INSTRUCTIONS TO FOLLOW
The entries that follow should be written out exactly.

════════════════

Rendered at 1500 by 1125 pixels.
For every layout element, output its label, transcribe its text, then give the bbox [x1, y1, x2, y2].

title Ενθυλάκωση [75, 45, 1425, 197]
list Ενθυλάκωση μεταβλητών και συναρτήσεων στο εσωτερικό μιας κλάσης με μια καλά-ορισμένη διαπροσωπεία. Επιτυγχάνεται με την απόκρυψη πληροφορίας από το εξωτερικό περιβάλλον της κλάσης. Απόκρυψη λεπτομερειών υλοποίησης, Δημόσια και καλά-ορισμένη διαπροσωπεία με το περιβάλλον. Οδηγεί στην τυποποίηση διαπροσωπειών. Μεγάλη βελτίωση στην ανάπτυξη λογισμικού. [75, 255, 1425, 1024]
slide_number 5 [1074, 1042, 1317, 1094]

════════════════

ANSWER AREA
Rendered at 1500 by 1125 pixels.
For every layout element, output its label, transcribe its text, then give the bbox [x1, y1, x2, y2].

title Ενθυλάκωση [75, 45, 1425, 197]
list Ενθυλάκωση μεταβλητών και συναρτήσεων στο εσωτερικό μιας κλάσης με μια καλά-ορισμένη διαπροσωπεία. Επιτυγχάνεται με την απόκρυψη πληροφορίας από το εξωτερικό περιβάλλον της κλάσης. Απόκρυψη λεπτομερειών υλοποίησης, Δημόσια και καλά-ορισμένη διαπροσωπεία με το περιβάλλον. Οδηγεί στην τυποποίηση διαπροσωπειών. Μεγάλη βελτίωση στην ανάπτυξη λογισμικού. [75, 255, 1425, 1024]
slide_number 5 [1074, 1042, 1317, 1094]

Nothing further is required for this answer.